───── RECORDED INFORMATION

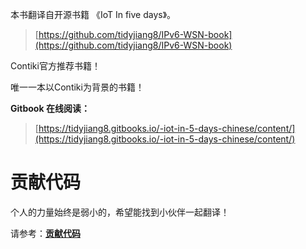 
本书翻译自开源书籍 《IoT In five days》。

> [https://github.com/tidyjiang8/IPv6-WSN-book](https://github.com/tidyjiang8/IPv6-WSN-book)


Contiki官方推荐书籍！

唯一一本以Contiki为背景的书籍！


**Gitbook 在线阅读：**
> [https://tidyjiang8.gitbooks.io/-iot-in-5-days-chinese/content/](https://tidyjiang8.gitbooks.io/-iot-in-5-days-chinese/content/)


# 贡献代码
个人的力量始终是弱小的，希望能找到小伙伴一起翻译！

请参考：**[贡献代码](gong_xian_dai_ma.md)**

──────────

**WHAT YOU HAVE TO DO**
Nothing but the lines from the one that contains "Contiki官方推荐书籍！" through the end of the data above should appear, each reproduced exactly.

**ANSWER SPACE**
Contiki官方推荐书籍！

唯一一本以Contiki为背景的书籍！


**Gitbook 在线阅读：**
> [https://tidyjiang8.gitbooks.io/-iot-in-5-days-chinese/content/](https://tidyjiang8.gitbooks.io/-iot-in-5-days-chinese/content/)


# 贡献代码
个人的力量始终是弱小的，希望能找到小伙伴一起翻译！

请参考：**[贡献代码](gong_xian_dai_ma.md)**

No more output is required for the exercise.